All of those involved in the Fusion projects have been included in workshops about what is being achieved and Thomas says that attempts to use people's skills have led to good individual performances. "It is amazing what people will deliver if they feel valued," he says.

Manual workers have not been left out of the equation and have responded well to the workshops they have attended. "People in lots of environments just want to get off the job when it is finished. In other projects there is vandalism of materials, but we've never encountered anything like that," he says.

Thomas believes that for the Fusion approach to be successful, it is up to the client to create the environment where people can work in co-operation, as it is a difficult thing for a contractor to impose on a project. And it is impossible to try to manage the process, as he believes some clients do, at arms length.

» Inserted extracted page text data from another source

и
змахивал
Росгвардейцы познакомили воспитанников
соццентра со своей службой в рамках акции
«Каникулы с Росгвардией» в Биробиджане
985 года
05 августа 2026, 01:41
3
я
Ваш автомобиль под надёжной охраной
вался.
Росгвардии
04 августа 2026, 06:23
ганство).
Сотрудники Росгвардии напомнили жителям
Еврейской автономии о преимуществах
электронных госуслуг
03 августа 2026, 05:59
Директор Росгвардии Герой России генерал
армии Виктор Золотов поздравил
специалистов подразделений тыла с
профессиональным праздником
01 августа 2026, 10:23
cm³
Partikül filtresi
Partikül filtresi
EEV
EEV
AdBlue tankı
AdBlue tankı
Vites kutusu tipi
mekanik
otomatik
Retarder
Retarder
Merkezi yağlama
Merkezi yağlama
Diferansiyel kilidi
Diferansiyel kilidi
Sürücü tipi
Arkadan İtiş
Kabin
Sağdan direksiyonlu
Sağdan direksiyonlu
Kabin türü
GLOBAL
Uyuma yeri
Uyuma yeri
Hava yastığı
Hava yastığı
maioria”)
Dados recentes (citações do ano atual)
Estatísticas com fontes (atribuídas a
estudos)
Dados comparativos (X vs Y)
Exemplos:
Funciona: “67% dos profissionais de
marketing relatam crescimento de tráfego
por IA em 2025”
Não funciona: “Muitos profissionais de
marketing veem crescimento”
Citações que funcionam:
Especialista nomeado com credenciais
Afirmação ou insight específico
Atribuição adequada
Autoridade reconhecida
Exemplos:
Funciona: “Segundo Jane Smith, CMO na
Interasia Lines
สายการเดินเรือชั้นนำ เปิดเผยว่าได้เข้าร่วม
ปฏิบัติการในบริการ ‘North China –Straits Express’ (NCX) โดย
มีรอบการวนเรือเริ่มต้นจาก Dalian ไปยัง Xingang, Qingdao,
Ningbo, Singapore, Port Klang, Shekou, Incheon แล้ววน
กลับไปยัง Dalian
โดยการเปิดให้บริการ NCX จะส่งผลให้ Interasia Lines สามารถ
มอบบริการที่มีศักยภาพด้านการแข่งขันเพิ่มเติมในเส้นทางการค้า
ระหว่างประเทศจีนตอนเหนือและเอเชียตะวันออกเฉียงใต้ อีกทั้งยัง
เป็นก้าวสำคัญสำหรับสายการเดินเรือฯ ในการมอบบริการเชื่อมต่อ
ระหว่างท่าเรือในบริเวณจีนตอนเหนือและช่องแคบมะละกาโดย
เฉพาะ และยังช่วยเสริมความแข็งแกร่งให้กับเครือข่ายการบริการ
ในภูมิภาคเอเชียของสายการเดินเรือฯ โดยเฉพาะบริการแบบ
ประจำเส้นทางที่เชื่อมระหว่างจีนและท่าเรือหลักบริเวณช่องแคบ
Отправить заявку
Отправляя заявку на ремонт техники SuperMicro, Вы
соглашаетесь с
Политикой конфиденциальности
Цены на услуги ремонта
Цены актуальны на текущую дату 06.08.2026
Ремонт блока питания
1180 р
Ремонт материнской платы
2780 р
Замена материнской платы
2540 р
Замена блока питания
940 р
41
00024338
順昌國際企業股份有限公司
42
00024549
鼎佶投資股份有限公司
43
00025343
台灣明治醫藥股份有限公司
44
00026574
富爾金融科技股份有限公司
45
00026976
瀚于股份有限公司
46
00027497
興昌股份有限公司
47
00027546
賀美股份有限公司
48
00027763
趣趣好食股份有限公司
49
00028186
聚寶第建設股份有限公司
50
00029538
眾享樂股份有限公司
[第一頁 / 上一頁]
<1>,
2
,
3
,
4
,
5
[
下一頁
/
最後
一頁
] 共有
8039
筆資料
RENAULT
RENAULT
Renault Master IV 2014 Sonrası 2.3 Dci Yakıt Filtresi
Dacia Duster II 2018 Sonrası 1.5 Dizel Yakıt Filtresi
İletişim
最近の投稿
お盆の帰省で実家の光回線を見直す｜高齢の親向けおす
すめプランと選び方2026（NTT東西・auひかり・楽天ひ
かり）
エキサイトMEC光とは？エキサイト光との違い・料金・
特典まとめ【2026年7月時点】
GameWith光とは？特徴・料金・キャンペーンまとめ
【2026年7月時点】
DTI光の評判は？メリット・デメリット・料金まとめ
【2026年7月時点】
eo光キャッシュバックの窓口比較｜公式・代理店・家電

Now that Glaxo Wellcome has become GlaxoSmithKline following the merger with SmithKline Beecham at the end of last year, further changes to the company's worldwide facilities are likely. Thomas is not sure whether Fusion will survive in its current form but its principles almost certainly will do in some way, perhaps in a new pilot.

He believes that the efforts being made by the construction industry towards collaborative working, whether by individual companies, industry bodies or the government, are starting to approach a critical mass. Appropriately for someone in the drugs industry, he likens it to growing a bacterial culture in a petri dish: once seeds are planted some die while others grow and eventually take over the entire dish.

"I'm very optimistic. Everywhere there is a large desire for things to be different," he says.